:: What you will do ::
Copy out the full data exactly as given; pictures should not be included.

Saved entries
*****
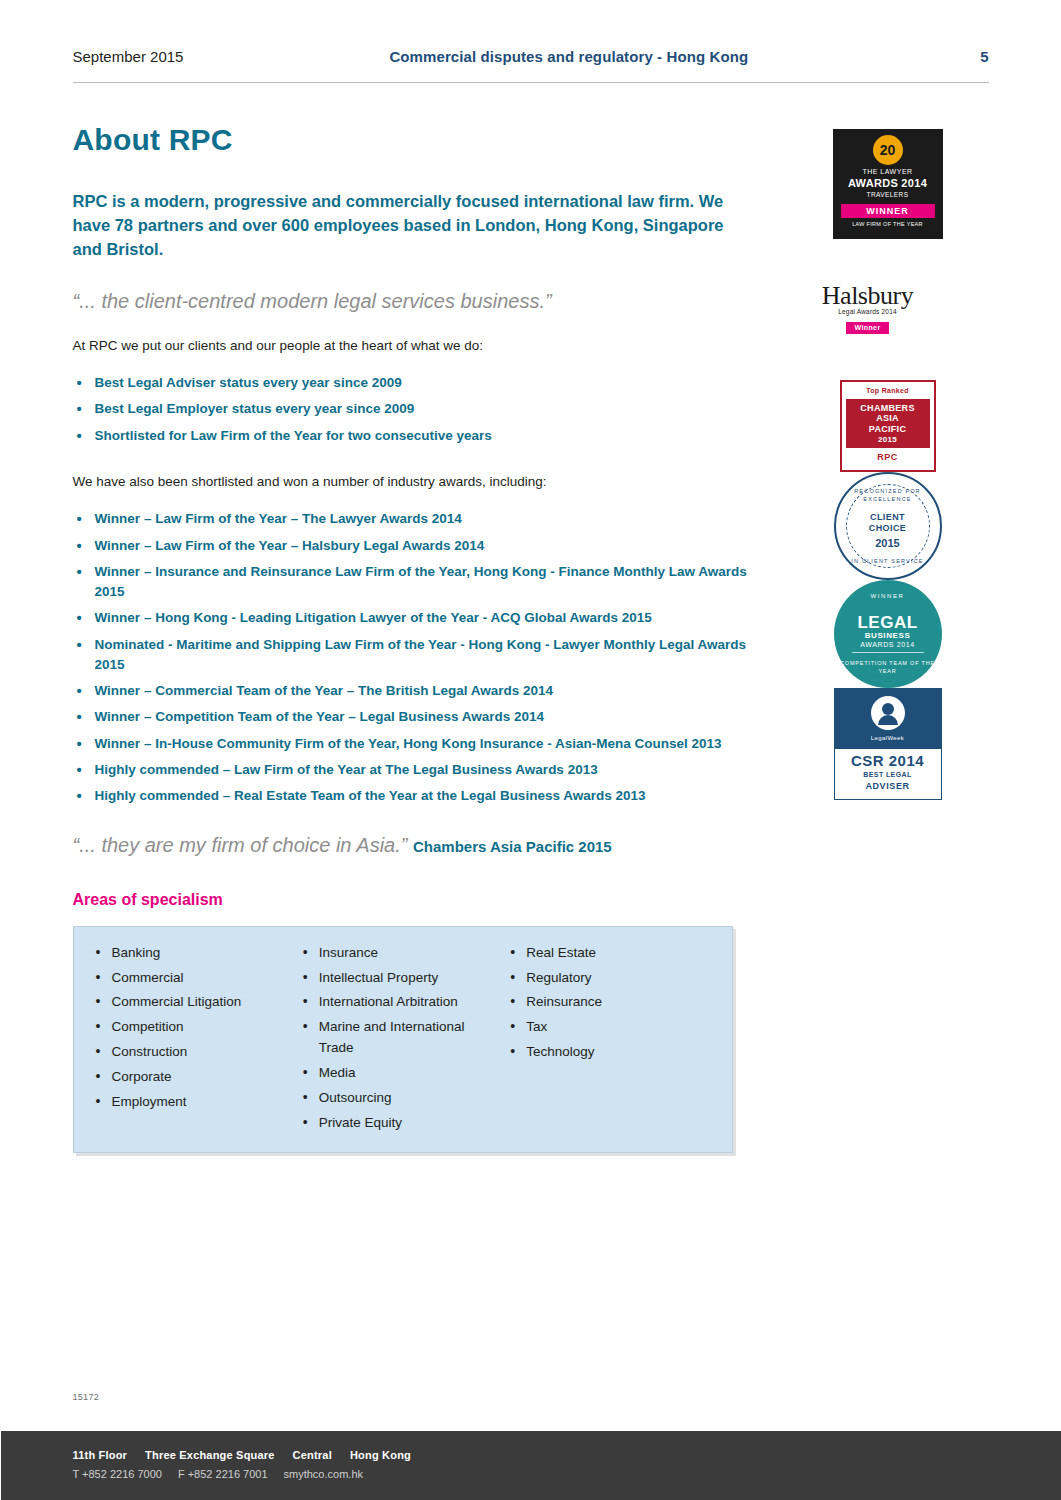September 2015
Commercial disputes and regulatory - Hong Kong
5
About RPC
RPC is a modern, progressive and commercially focused international law firm. We have 78 partners and over 600 employees based in London, Hong Kong, Singapore and Bristol.
“... the client-centred modern legal services business.”
At RPC we put our clients and our people at the heart of what we do:
Best Legal Adviser status every year since 2009
Best Legal Employer status every year since 2009
Shortlisted for Law Firm of the Year for two consecutive years
We have also been shortlisted and won a number of industry awards, including:
Winner – Law Firm of the Year – The Lawyer Awards 2014
Winner – Law Firm of the Year – Halsbury Legal Awards 2014
Winner – Insurance and Reinsurance Law Firm of the Year, Hong Kong - Finance Monthly Law Awards 2015
Winner – Hong Kong - Leading Litigation Lawyer of the Year - ACQ Global Awards 2015
Nominated - Maritime and Shipping Law Firm of the Year - Hong Kong - Lawyer Monthly Legal Awards 2015
Winner – Commercial Team of the Year – The British Legal Awards 2014
Winner – Competition Team of the Year – Legal Business Awards 2014
Winner – In-House Community Firm of the Year, Hong Kong Insurance - Asian-Mena Counsel 2013
Highly commended – Law Firm of the Year at The Legal Business Awards 2013
Highly commended – Real Estate Team of the Year at the Legal Business Awards 2013
“... they are my firm of choice in Asia.” Chambers Asia Pacific 2015
Areas of specialism
Banking
Commercial
Commercial Litigation
Competition
Construction
Corporate
Employment
Insurance
Intellectual Property
International Arbitration
Marine and International Trade
Media
Outsourcing
Private Equity
Real Estate
Regulatory
Reinsurance
Tax
Technology
20
THE LAWYER
AWARDS 2014
TRAVELERS
WINNER
LAW FIRM OF THE YEAR
Halsbury
Legal Awards 2014
Winner
Top Ranked
CHAMBERS
ASIA
PACIFIC
2015
RPC
RECOGNIZED FOR EXCELLENCE
CLIENT
CHOICE
2015
IN CLIENT SERVICE
WINNER
LEGAL
BUSINESS
AWARDS 2014
COMPETITION TEAM OF THE YEAR
LegalWeek
CSR 2014
BEST LEGAL
ADVISER
15172
11th Floor Three Exchange Square Central Hong Kong
T +852 2216 7000 F +852 2216 7001 smythco.com.hk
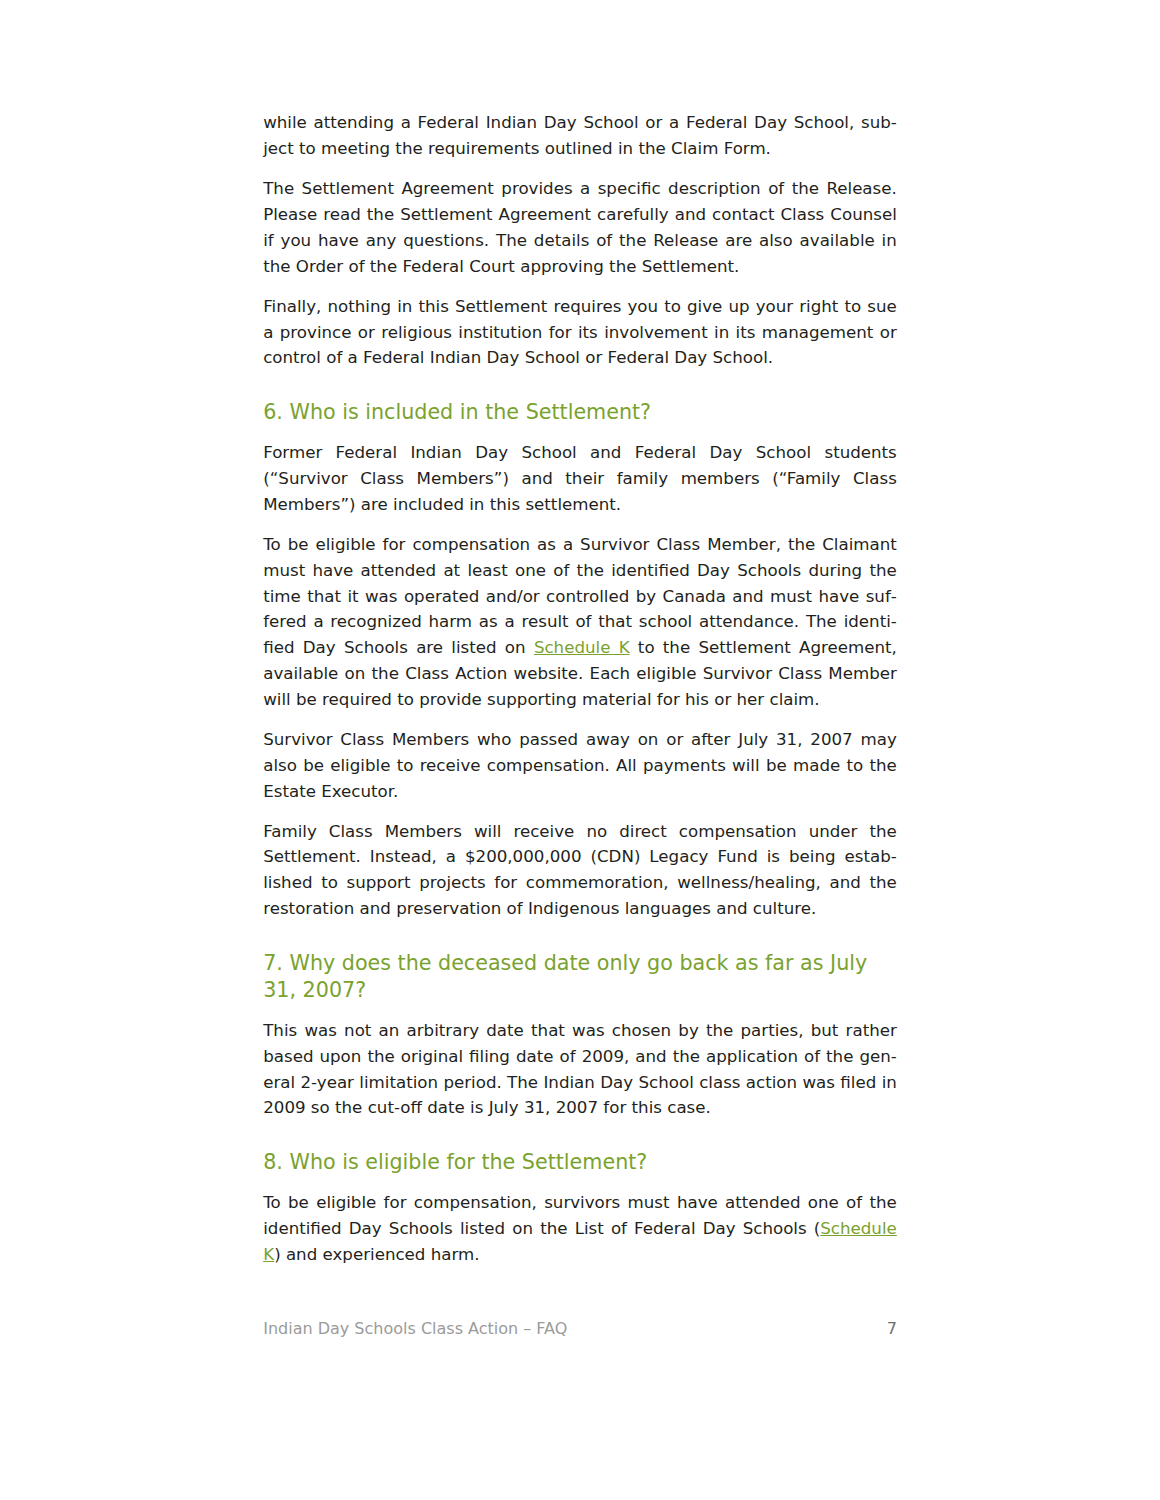while attending a Federal Indian Day School or a Federal Day School, subject to meeting the requirements outlined in the Claim Form.
The Settlement Agreement provides a specific description of the Release. Please read the Settlement Agreement carefully and contact Class Counsel if you have any questions. The details of the Release are also available in the Order of the Federal Court approving the Settlement.
Finally, nothing in this Settlement requires you to give up your right to sue a province or religious institution for its involvement in its management or control of a Federal Indian Day School or Federal Day School.
6. Who is included in the Settlement?
Former Federal Indian Day School and Federal Day School students (“Survivor Class Members”) and their family members (“Family Class Members”) are included in this settlement.
To be eligible for compensation as a Survivor Class Member, the Claimant must have attended at least one of the identified Day Schools during the time that it was operated and/or controlled by Canada and must have suffered a recognized harm as a result of that school attendance. The identified Day Schools are listed on Schedule K to the Settlement Agreement, available on the Class Action website. Each eligible Survivor Class Member will be required to provide supporting material for his or her claim.
Survivor Class Members who passed away on or after July 31, 2007 may also be eligible to receive compensation. All payments will be made to the Estate Executor.
Family Class Members will receive no direct compensation under the Settlement. Instead, a $200,000,000 (CDN) Legacy Fund is being established to support projects for commemoration, wellness/healing, and the restoration and preservation of Indigenous languages and culture.
7. Why does the deceased date only go back as far as July 31, 2007?
This was not an arbitrary date that was chosen by the parties, but rather based upon the original filing date of 2009, and the application of the general 2-year limitation period. The Indian Day School class action was filed in 2009 so the cut-off date is July 31, 2007 for this case.
8. Who is eligible for the Settlement?
To be eligible for compensation, survivors must have attended one of the identified Day Schools listed on the List of Federal Day Schools (Schedule K) and experienced harm.
Indian Day Schools Class Action – FAQ 7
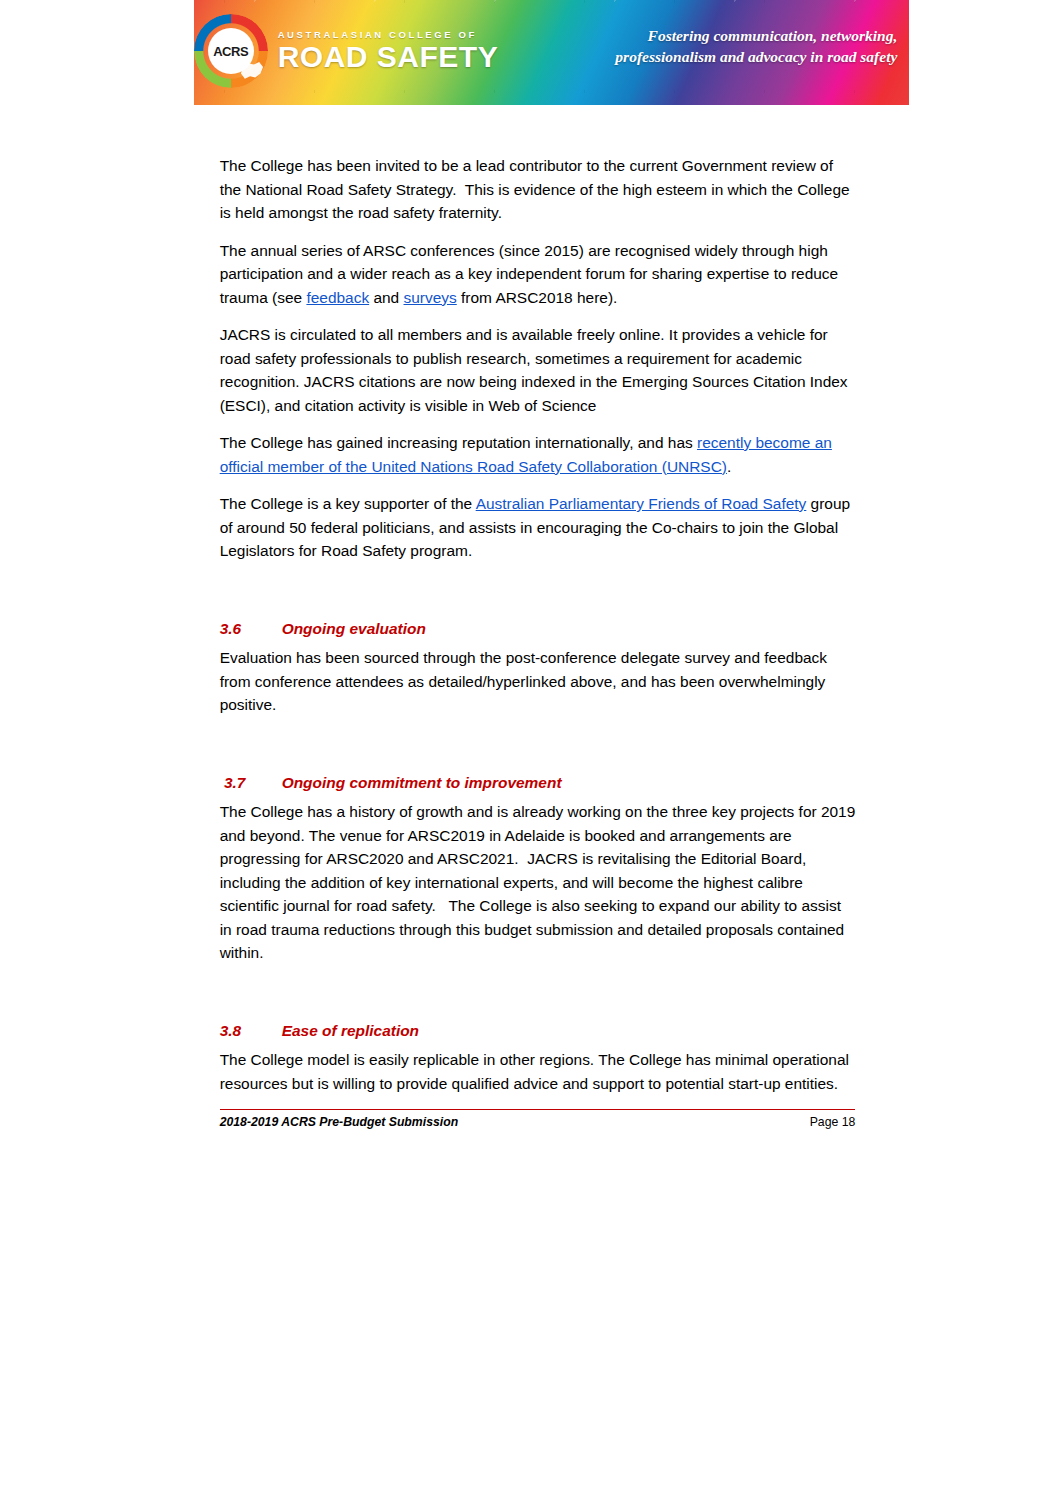ACRS
Australasian College of
ROAD SAFETY
Fostering communication, networking,
professionalism and advocacy in road safety
The College has been invited to be a lead contributor to the current Government review of the National Road Safety Strategy. This is evidence of the high esteem in which the College is held amongst the road safety fraternity.
The annual series of ARSC conferences (since 2015) are recognised widely through high participation and a wider reach as a key independent forum for sharing expertise to reduce trauma (see feedback and surveys from ARSC2018 here).
JACRS is circulated to all members and is available freely online. It provides a vehicle for road safety professionals to publish research, sometimes a requirement for academic recognition. JACRS citations are now being indexed in the Emerging Sources Citation Index (ESCI), and citation activity is visible in Web of Science
The College has gained increasing reputation internationally, and has recently become an official member of the United Nations Road Safety Collaboration (UNRSC).
The College is a key supporter of the Australian Parliamentary Friends of Road Safety group of around 50 federal politicians, and assists in encouraging the Co-chairs to join the Global Legislators for Road Safety program.
3.6 Ongoing evaluation
Evaluation has been sourced through the post-conference delegate survey and feedback from conference attendees as detailed/hyperlinked above, and has been overwhelmingly positive.
3.7 Ongoing commitment to improvement
The College has a history of growth and is already working on the three key projects for 2019 and beyond. The venue for ARSC2019 in Adelaide is booked and arrangements are progressing for ARSC2020 and ARSC2021. JACRS is revitalising the Editorial Board, including the addition of key international experts, and will become the highest calibre scientific journal for road safety. The College is also seeking to expand our ability to assist in road trauma reductions through this budget submission and detailed proposals contained within.
3.8 Ease of replication
The College model is easily replicable in other regions. The College has minimal operational resources but is willing to provide qualified advice and support to potential start-up entities.
2018-2019 ACRS Pre-Budget Submission
Page 18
*****
:: Your solution ::
September 2015
Commercial disputes and regulatory - Hong Kong
5
About RPC
RPC is a modern, progressive and commercially focused international law firm. We have 78 partners and over 600 employees based in London, Hong Kong, Singapore and Bristol.
“... the client-centred modern legal services business.”
At RPC we put our clients and our people at the heart of what we do:
Best Legal Adviser status every year since 2009
Best Legal Employer status every year since 2009
Shortlisted for Law Firm of the Year for two consecutive years
We have also been shortlisted and won a number of industry awards, including:
Winner – Law Firm of the Year – The Lawyer Awards 2014
Winner – Law Firm of the Year – Halsbury Legal Awards 2014
Winner – Insurance and Reinsurance Law Firm of the Year, Hong Kong - Finance Monthly Law Awards 2015
Winner – Hong Kong - Leading Litigation Lawyer of the Year - ACQ Global Awards 2015
Nominated - Maritime and Shipping Law Firm of the Year - Hong Kong - Lawyer Monthly Legal Awards 2015
Winner – Commercial Team of the Year – The British Legal Awards 2014
Winner – Competition Team of the Year – Legal Business Awards 2014
Winner – In-House Community Firm of the Year, Hong Kong Insurance - Asian-Mena Counsel 2013
Highly commended – Law Firm of the Year at The Legal Business Awards 2013
Highly commended – Real Estate Team of the Year at the Legal Business Awards 2013
“... they are my firm of choice in Asia.” Chambers Asia Pacific 2015
Areas of specialism
Banking
Commercial
Commercial Litigation
Competition
Construction
Corporate
Employment
Insurance
Intellectual Property
International Arbitration
Marine and International Trade
Media
Outsourcing
Private Equity
Real Estate
Regulatory
Reinsurance
Tax
Technology
20
THE LAWYER
AWARDS 2014
TRAVELERS
WINNER
LAW FIRM OF THE YEAR
Halsbury
Legal Awards 2014
Winner
Top Ranked
CHAMBERS
ASIA
PACIFIC
2015
RPC
RECOGNIZED FOR EXCELLENCE
CLIENT
CHOICE
2015
IN CLIENT SERVICE
WINNER
LEGAL
BUSINESS
AWARDS 2014
COMPETITION TEAM OF THE YEAR
LegalWeek
CSR 2014
BEST LEGAL
ADVISER
15172
11th Floor Three Exchange Square Central Hong Kong
T +852 2216 7000 F +852 2216 7001 smythco.com.hk
while attending a Federal Indian Day School or a Federal Day School, subject to meeting the requirements outlined in the Claim Form.
The Settlement Agreement provides a specific description of the Release. Please read the Settlement Agreement carefully and contact Class Counsel if you have any questions. The details of the Release are also available in the Order of the Federal Court approving the Settlement.
Finally, nothing in this Settlement requires you to give up your right to sue a province or religious institution for its involvement in its management or control of a Federal Indian Day School or Federal Day School.
6. Who is included in the Settlement?
Former Federal Indian Day School and Federal Day School students (“Survivor Class Members”) and their family members (“Family Class Members”) are included in this settlement.
To be eligible for compensation as a Survivor Class Member, the Claimant must have attended at least one of the identified Day Schools during the time that it was operated and/or controlled by Canada and must have suffered a recognized harm as a result of that school attendance. The identified Day Schools are listed on Schedule K to the Settlement Agreement, available on the Class Action website. Each eligible Survivor Class Member will be required to provide supporting material for his or her claim.
Survivor Class Members who passed away on or after July 31, 2007 may also be eligible to receive compensation. All payments will be made to the Estate Executor.
Family Class Members will receive no direct compensation under the Settlement. Instead, a $200,000,000 (CDN) Legacy Fund is being established to support projects for commemoration, wellness/healing, and the restoration and preservation of Indigenous languages and culture.
7. Why does the deceased date only go back as far as July 31, 2007?
This was not an arbitrary date that was chosen by the parties, but rather based upon the original filing date of 2009, and the application of the general 2-year limitation period. The Indian Day School class action was filed in 2009 so the cut-off date is July 31, 2007 for this case.
8. Who is eligible for the Settlement?
To be eligible for compensation, survivors must have attended one of the identified Day Schools listed on the List of Federal Day Schools (Schedule K) and experienced harm.
Indian Day Schools Class Action – FAQ 7
ACRS
Australasian College of
ROAD SAFETY
Fostering communication, networking,
professionalism and advocacy in road safety
The College has been invited to be a lead contributor to the current Government review of the National Road Safety Strategy. This is evidence of the high esteem in which the College is held amongst the road safety fraternity.
The annual series of ARSC conferences (since 2015) are recognised widely through high participation and a wider reach as a key independent forum for sharing expertise to reduce trauma (see feedback and surveys from ARSC2018 here).
JACRS is circulated to all members and is available freely online. It provides a vehicle for road safety professionals to publish research, sometimes a requirement for academic recognition. JACRS citations are now being indexed in the Emerging Sources Citation Index (ESCI), and citation activity is visible in Web of Science
The College has gained increasing reputation internationally, and has recently become an official member of the United Nations Road Safety Collaboration (UNRSC).
The College is a key supporter of the Australian Parliamentary Friends of Road Safety group of around 50 federal politicians, and assists in encouraging the Co-chairs to join the Global Legislators for Road Safety program.
3.6 Ongoing evaluation
Evaluation has been sourced through the post-conference delegate survey and feedback from conference attendees as detailed/hyperlinked above, and has been overwhelmingly positive.
3.7 Ongoing commitment to improvement
The College has a history of growth and is already working on the three key projects for 2019 and beyond. The venue for ARSC2019 in Adelaide is booked and arrangements are progressing for ARSC2020 and ARSC2021. JACRS is revitalising the Editorial Board, including the addition of key international experts, and will become the highest calibre scientific journal for road safety. The College is also seeking to expand our ability to assist in road trauma reductions through this budget submission and detailed proposals contained within.
3.8 Ease of replication
The College model is easily replicable in other regions. The College has minimal operational resources but is willing to provide qualified advice and support to potential start-up entities.
2018-2019 ACRS Pre-Budget Submission
Page 18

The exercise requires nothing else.